Jeez, even what should have been a dead-simple amalgamation referendum turned into a 13-car pile-up in November, with eight municipalities unable to come up with a common ballot question and the other five refusing to ask anything at all. To repeat: Never mind sewage treatment, we couldn’t co-ordinate a three-float parade without driving off in four directions and killing two of the clowns.

Our politicians briefly flirted with getting on the same page, but then Esquimalt invoked distinct-society status and refused to have a treatment plant foisted upon it (“Hey, Barb, me and the guys decided to store this toxic waste in your garage.…”).

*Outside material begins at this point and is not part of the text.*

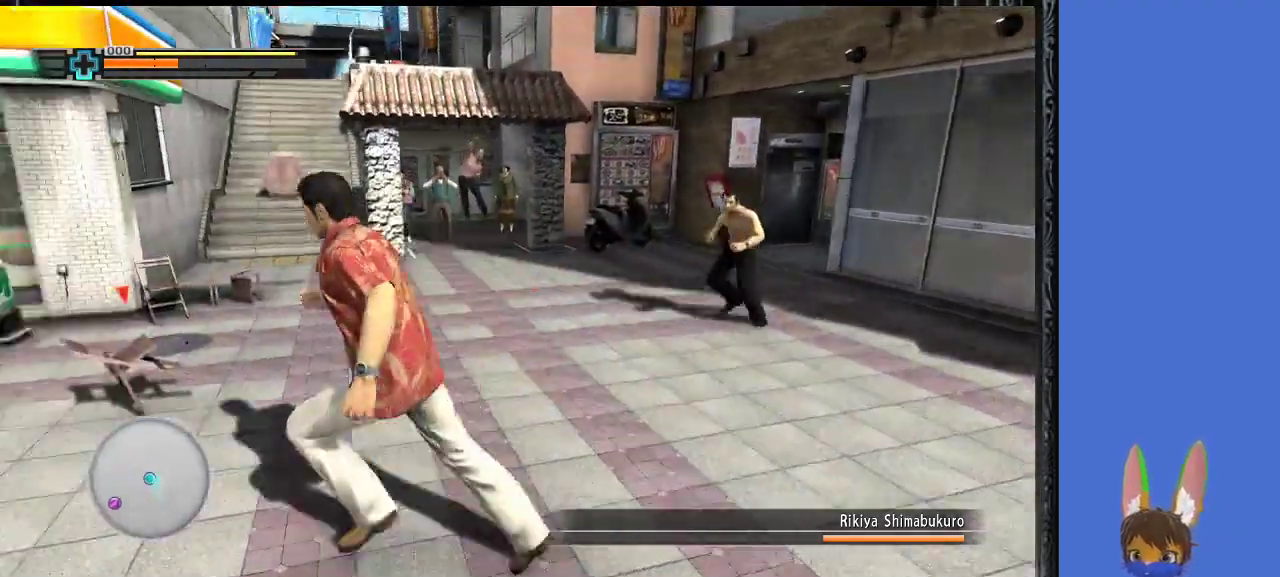
{"buttons": ["TRIANGLE"], "left_stick": "up-right", "right_stick": "center", "events": [[33, "left_stick", "up"], [133, "left_stick", "up-right"], [300, "TRIANGLE", "down"], [400, "TRIANGLE", "up"], [433, "TRIANGLE", "down"]]}
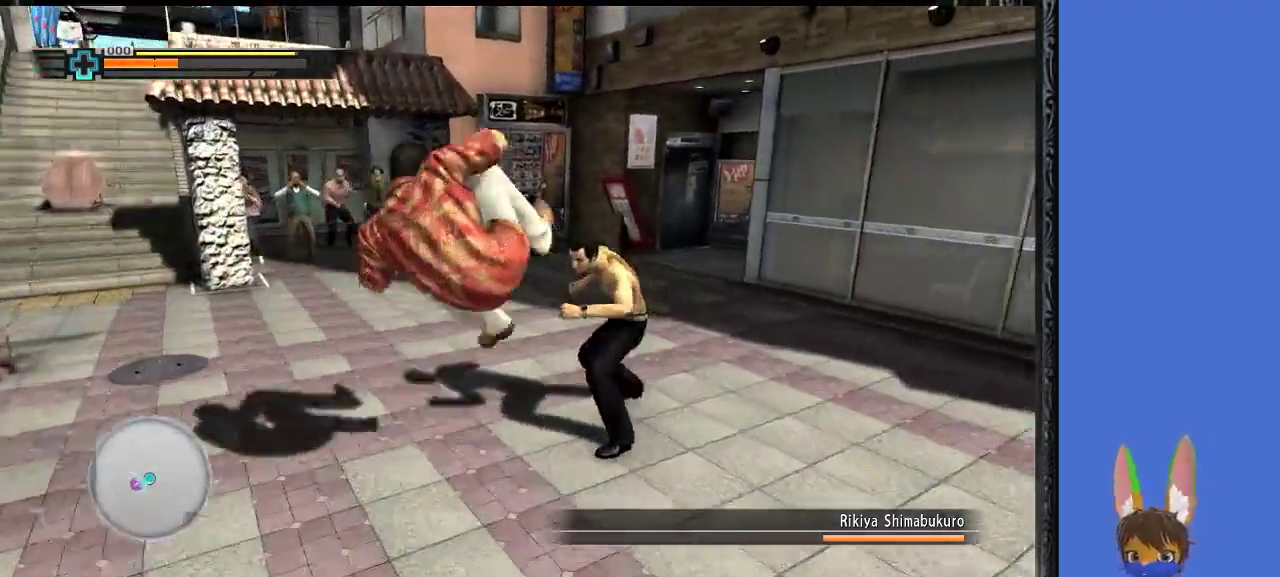
{"buttons": [], "left_stick": "up-right", "right_stick": "center", "events": [[33, "TRIANGLE", "up"], [67, "TRIANGLE", "down"], [167, "TRIANGLE", "up"], [200, "TRIANGLE", "down"], [300, "TRIANGLE", "up"], [367, "TRIANGLE", "down"], [467, "TRIANGLE", "up"]]}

After the Esquimalt plan went sideways, we lurched off in a new direction. The CRD is now chasing “subregional” solutions in which a west-side group including Esquimalt, View Royal, Colwood, Langford and the Songhees looks at one set of treatment options and an east-side group including Victoria, Saanich and Oak Bay explores another, while Metchosin ponders whether to build two-holers or stick with one.

If it’s any comfort to the Americans, our Three Stooges routine could cost us hundreds of millions in federal and provincial grants. Having pushed the completion date to 2023 from 2020, we are testing the patience of those who write the cheques. Losing the funding wouldn’t absolve us of the government-ordered responsibility to build sewage treatment, though.

And besides, as long as our neighbours think we’re using their bathtub as our toilet, this ain’t over.